Au début de l'été 2001 une sur-mortalité d'isards, le chamois
des Pyrénées, a été constatée dans les Hautes- Pyrénées sur le secteur
du pic Bazès dans une zone de pâturage située entre 1500 et 1800 mètres surveillée
par l'Office National de la chasse. Sur un des cinq isards analysés , le laboratoire
a décelé une présence à dose mortelle de lindane, une insecticide utilisé
par les agriculteurs pour la protection des récoltes ou pour traiter les troupeaux
contre les parasites. Ce constat de trace de lindane à cette altitude est
d'autant plus étonnant que cet insecticide est interdit depuis trois ans.
Parallèlement à l'enquête judiciaire menée par la gendarmerie, des mesures
de protection sanitaire ont été rapidement prises pour éviter toute
exposition humaine au risque.

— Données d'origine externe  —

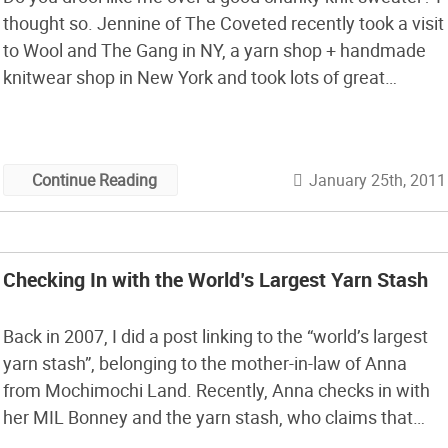
thought so. Jennine of The Coveted recently took a visit
to Wool and The Gang in NY, a yarn shop + handmade
knitwear shop in New York and took lots of great
pictures inside. My favorites are some of the fantastic
close up […]
January 25th, 2011
Continue Reading
Checking In with the World’s Largest Yarn Stash
Back in 2007, I did a post linking to the “world’s largest
yarn stash”, belonging to the mother-in-law of Anna
from Mochimochi Land. Recently, Anna checks in with
her MIL Bonney and the yarn stash, who claims that
thanks to the Internet she’s accumulated more yarn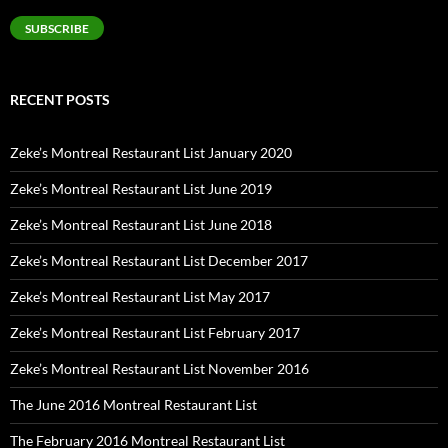
SUBSCRIBE
RECENT POSTS
Zeke’s Montreal Restaurant List January 2020
Zeke’s Montreal Restaurant List June 2019
Zeke’s Montreal Restaurant List June 2018
Zeke’s Montreal Restaurant List December 2017
Zeke’s Montreal Restaurant List May 2017
Zeke’s Montreal Restaurant List February 2017
Zeke’s Montreal Restaurant List November 2016
The June 2016 Montreal Restaurant List
The February 2016 Montreal Restaurant List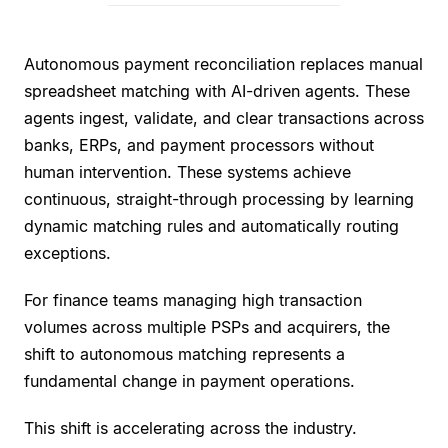
Autonomous payment reconciliation replaces manual
spreadsheet matching with AI-driven agents. These
agents ingest, validate, and clear transactions across
banks, ERPs, and payment processors without
human intervention. These systems achieve
continuous, straight-through processing by learning
dynamic matching rules and automatically routing
exceptions.
For finance teams managing high transaction
volumes across multiple PSPs and acquirers, the
shift to autonomous matching represents a
fundamental change in payment operations.
This shift is accelerating across the industry.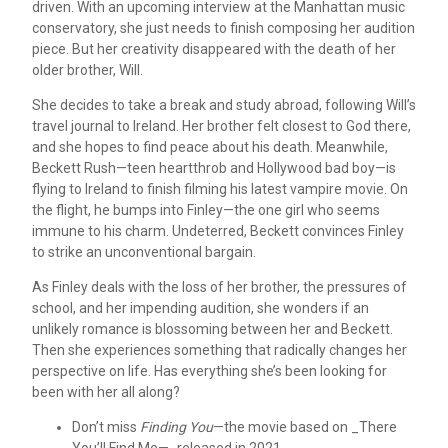
driven. With an upcoming interview at the Manhattan music
conservatory, she just needs to finish composing her audition
piece. But her creativity disappeared with the death of her
older brother, Will.
She decides to take a break and study abroad, following Will’s
travel journal to Ireland. Her brother felt closest to God there,
and she hopes to find peace about his death. Meanwhile,
Beckett Rush—teen heartthrob and Hollywood bad boy—is
flying to Ireland to finish filming his latest vampire movie. On
the flight, he bumps into Finley—the one girl who seems
immune to his charm. Undeterred, Beckett convinces Finley
to strike an unconventional bargain.
As Finley deals with the loss of her brother, the pressures of
school, and her impending audition, she wonders if an
unlikely romance is blossoming between her and Beckett.
Then she experiences something that radically changes her
perspective on life. Has everything she’s been looking for
been with her all along?
Don’t miss
Finding You
—the movie based on _There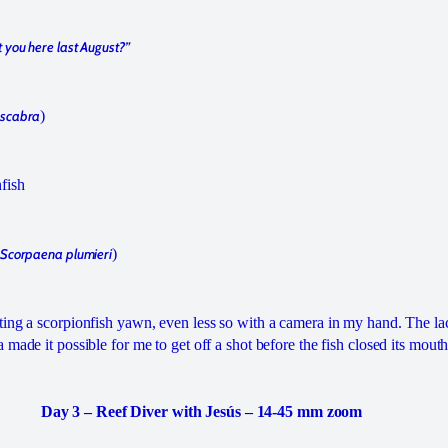
 you here last August?”
 scabra
)
fish
Scorpaena plumieri
)
ing a scorpionfish yawn, even less so with a camera in my hand. The lac
made it possible for me to get off a shot before the fish closed its mouth
Day 3 – Reef Diver with Jesús – 14-45 mm zoom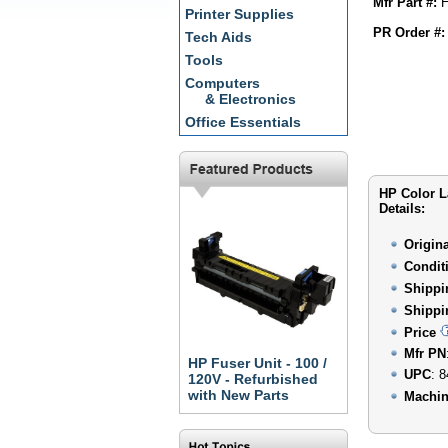
Mfr Part #:
H
Printer Supplies
PR Order #:
Tech Aids
Tools
Computers
& Electronics
Office Essentials
HP Color L
Details:
Origin
Condit
Shippi
Shippi
Price
Mfr PN
HP Fuser Unit - 100 /
UPC
: 
120V - Refurbished
with New Parts
Machin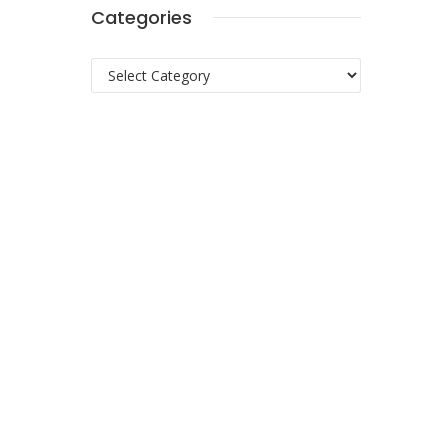
Categories
Categories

Un comité de suivi interministeriel et interdépartemental
(Hautes- Pyrénées /Pyrénées-Atlantiques) s'est rapidement constitué dès le
mois de septembre. Suivant des réunions hebdomadaires,il réunit aux côtés
du service santé- environnement de la DDASS des Hautes-Pyrénées, différents
organismes et institutions publiques: Direction Départementale de la Concurrence
de la Consommation et des Fraudes, Services vétérinaires, Gendarmerie, Office
National de la Chasse, Eaux et forêt, Direction Départementale de l'Agriculture
et de la Forêt, Direction Régionale de la Protection des Végétaux. "
L'objectif de cette mise en commun de compétences a contribué à élaborer une
démarche unique d'investigation pour limiter le risque d'exposition humaine.
Nous avons établi une méthode commune d'évaluation du risque amenant à l'élargissement
territorial de nos investigations et à la formalisation d'un plan de prélèvement
notamment des fromages, dont certains ont été retirés de la vente. Un
plan de surveillance du cheptel a également été lancé. Parallèlement, un protocole
a même été signé avec les sociétés de chasse afin de réaliser des prélèvements
systématiques sur les animaux abattus, explique Pascal Capdepon, médecin inspecteur
à la Direction Départementale des Affaires Sanitaires et Sociales des Hautes-Pyrénées.
Trois mois après l'incident, la décroissance des taux de lindane vers des
taux habituels est observée. La gestion s'est avéré efficace , et l'exposition
humaine évitée. Seule ombre au tableau, l'enquête de gendarmerie qui suit
son cours, n'a toujours pas permis de trouver la cause du déversement
de lindane dans cette zone de pâturage d'altitude.